Речь зашла о радикальных, оскорбительных и провоцирующих текстах. Мои собеседники очень заинтересовались тем, что и как пишет не знающая удержу публика в русском интернете. Но сказали, что агрессивный черный юмор и провоцирующие тексты, которых очень много в сегодняшнем хип-хопе, стали серьезно восприниматься 12—14-летними детьми. Не как трэш-клоунада, но как истина в последней инстанции. А в дабстеп-, брейккор- и нойз-андеграунде никакой подпольной шокирующей литературы нет, нет иронии, выходящей за грань приличия. Как и было сказано, все очень серьезные.

Как-то раз после моего вялого диджейского сета ко мне подошел высокий, интеллигентного вида молодой человек, а дело было в Москве, и начал взахлеб говорить о брейккоре, точнее, о том, что вот сейчас он мне расскажет, что такое настоящий брейккор.

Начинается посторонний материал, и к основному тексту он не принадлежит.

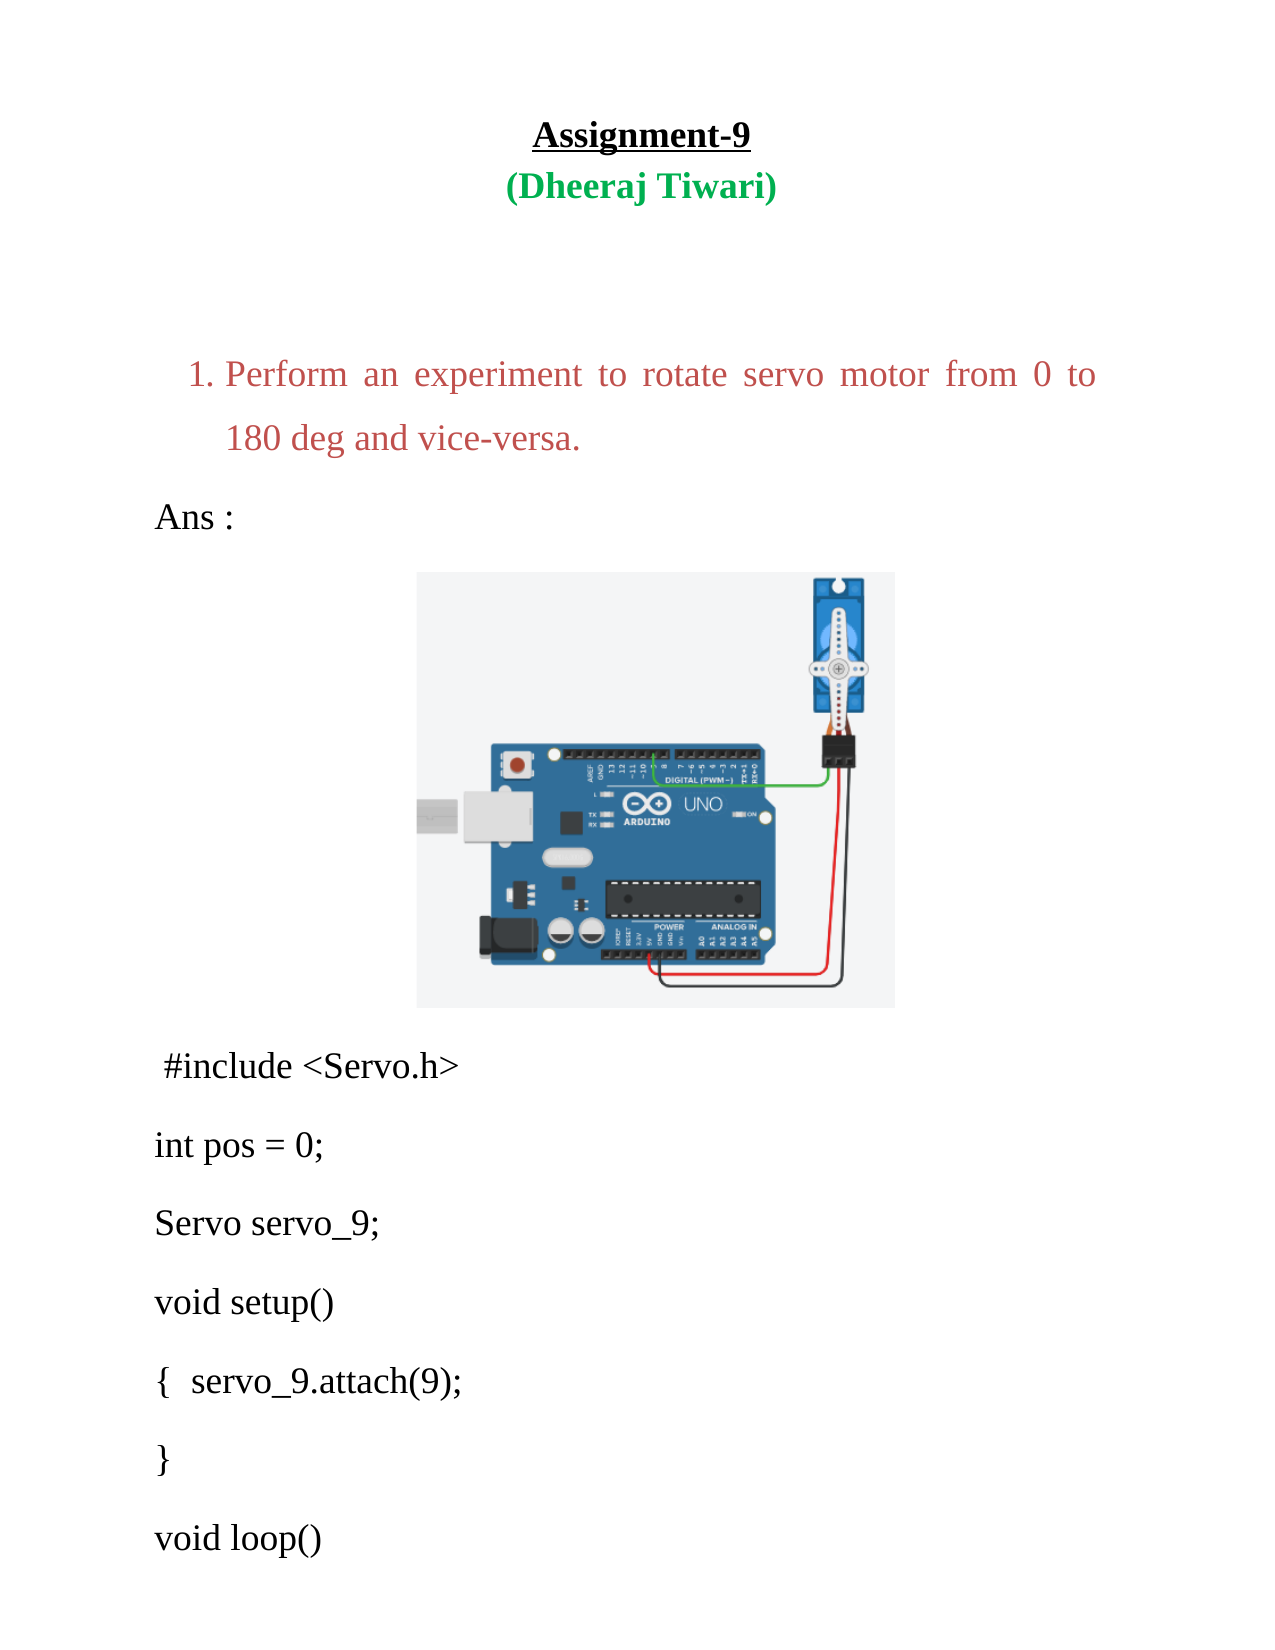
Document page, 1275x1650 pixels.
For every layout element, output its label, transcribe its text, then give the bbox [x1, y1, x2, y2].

list Perform an experiment to rotate servo motor from 0 to 180 deg and vice-versa. [187, 351, 1098, 459]
picture [416, 572, 895, 1008]
text void setup() [154, 1279, 1098, 1323]
text (Dheeraj Tiwari) [154, 164, 1129, 207]
text int pos = 0; [154, 1122, 1098, 1165]
text } [154, 1437, 1098, 1480]
text { servo_9.attach(9); [154, 1358, 1098, 1401]
text Ans : [154, 494, 1098, 537]
text Assignment-9 [154, 112, 1129, 156]
text #include <Servo.h> [154, 1043, 1098, 1087]
text Servo servo_9; [154, 1201, 1098, 1244]
text void loop() [154, 1515, 1098, 1558]
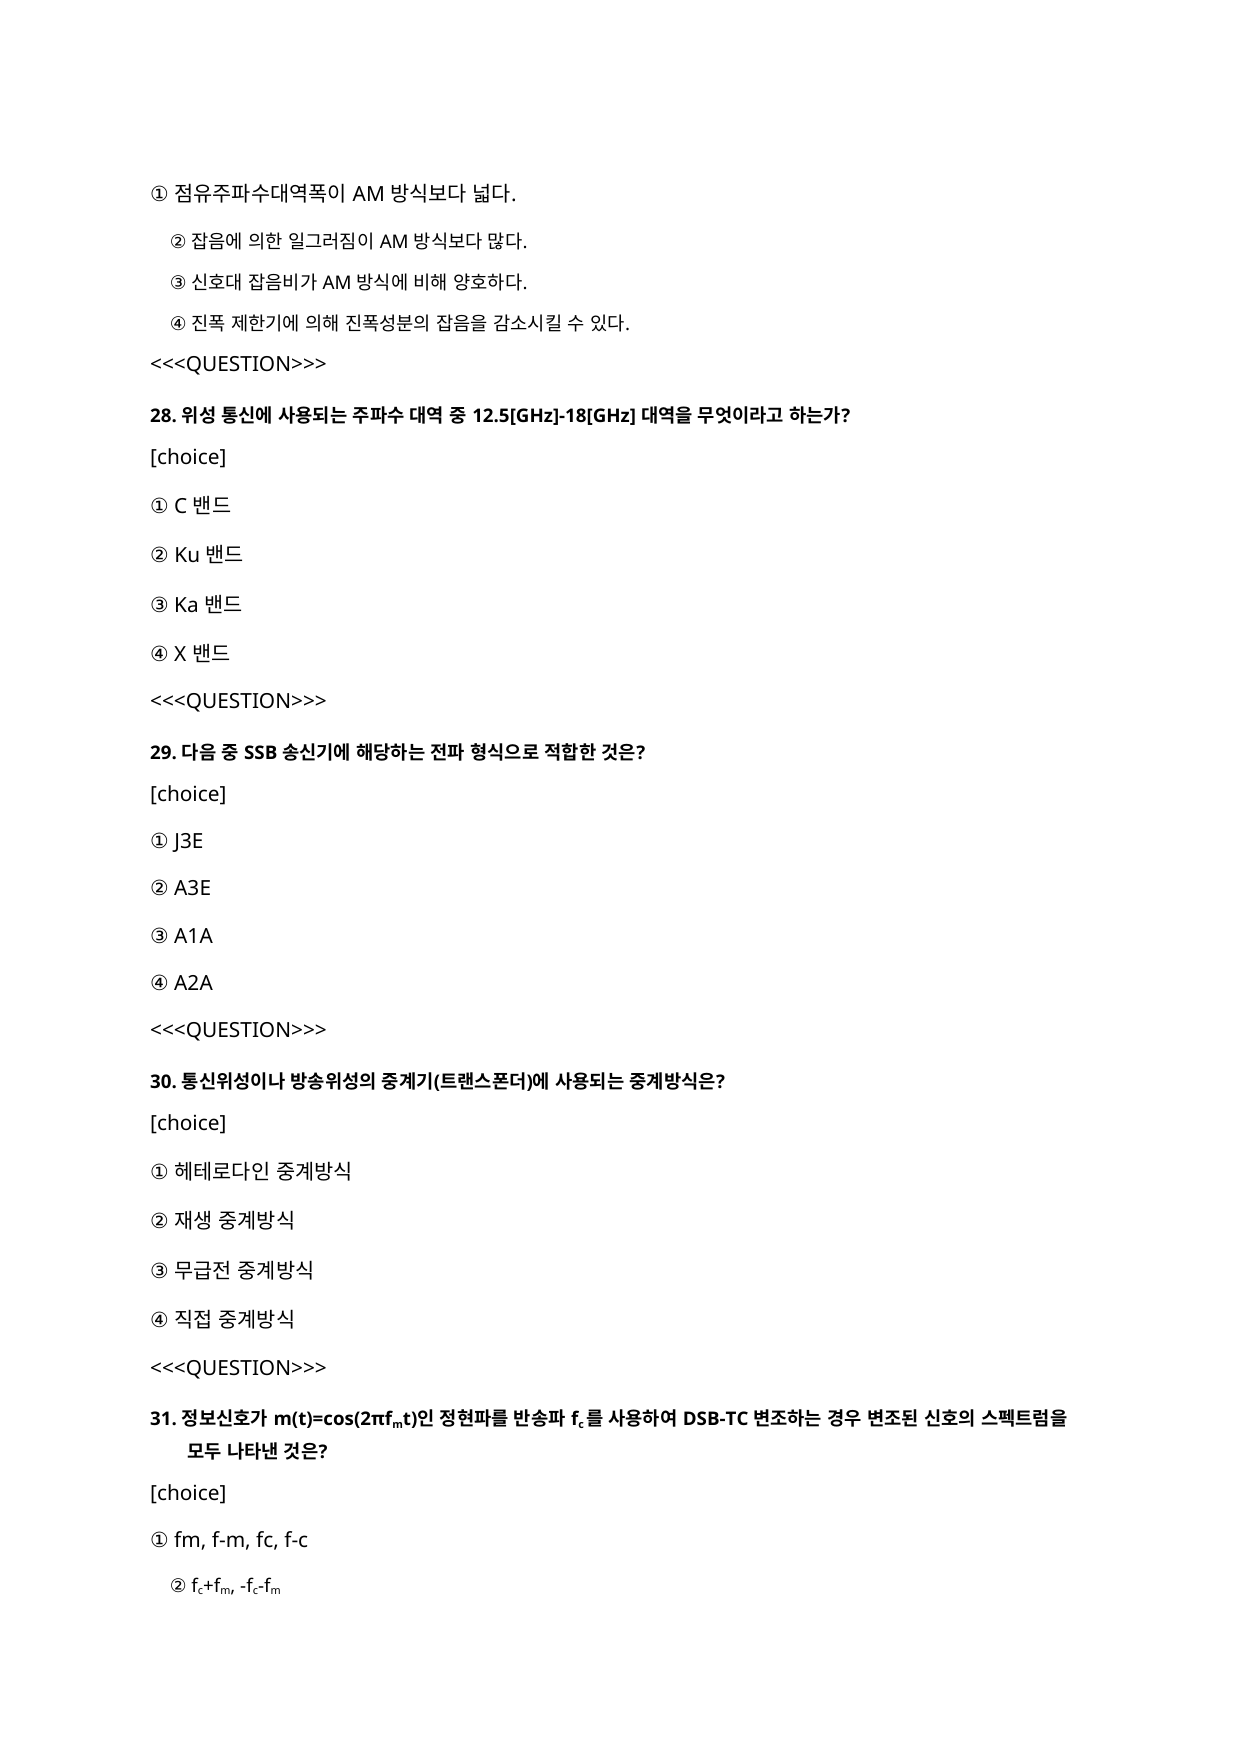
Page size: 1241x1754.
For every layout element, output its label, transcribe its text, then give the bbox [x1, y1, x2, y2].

А знаешь такого? А знаешь сякого? А почему ты сказал то-то и это? — завывал он. Было далеко за полночь, метро уже не ходило. Он вполне серьезно настроился везти меня в какую-то квартиру, где лежат сотни выжженных DVD с брейккором, и выжечь мне пару десятков, я даже боялся начать считать, сколько это часов музыки окажется: 20? 40? 100? Я долго слушал его захлебывающуюся речь, но молодой человек так ничего и не сказал, кроме того, что он знает все, расскажет мне все и изменит мое мнение об этой музыке.

Я с большим трудом унес ноги и, сидя в машине, размышлял на такую тему: кто безнадежнее — свидетели Иеговы или поклонники брейккора? Однажды я не без антропологического интереса поприсутствовал на заседании провинциальной секции свидетелей Иеговы, заседание секции столичных свидетелей брейккора я бы точно не потянул. Их скрутило куда сильнее. Брейккор — это торопливая музыка, и в том смысле торопливая, что она боится, что мода на нее пройдет быстрее, чем успеет доиграть залихватский трек. Часто к дико искаженным и ускоренным барабанам, басу и синтезаторам добавлен рагга-вокал, который и скрепляет всю эту нойз-развалюху. Она, очевидно, гордится своей радикальностью и взрослостью, а на самом деле мертвой хваткой вцепилась в регги, как в мамину юбку.

Свидетели брейккора и дабстепа хорошо устроились, напридумывали себе названий и считают, что их никто не уличит, только они одни отличают тру-дабстеп от всякой дряни. А если бы все это дело называлось так, как оно того заслуживает — неоджангл, — то истинные ценители бы тихо сдулись, помалкивали и любили себе под нос свой регги.

В 90-х позорные и малоумные треки называли хэппи-хардкором, это была модная радикальная музыка для кукол Барби. Сегодняшняя музыка вполне заслуживает названия хэппи-брейккор. Встречается даже откровенный транс в духе мохнатого 1994-го. Скорее всего, не весь брейккор такой, но в сфере брейккора возродилась самая гнусная техно-тухлятина 90-х годов.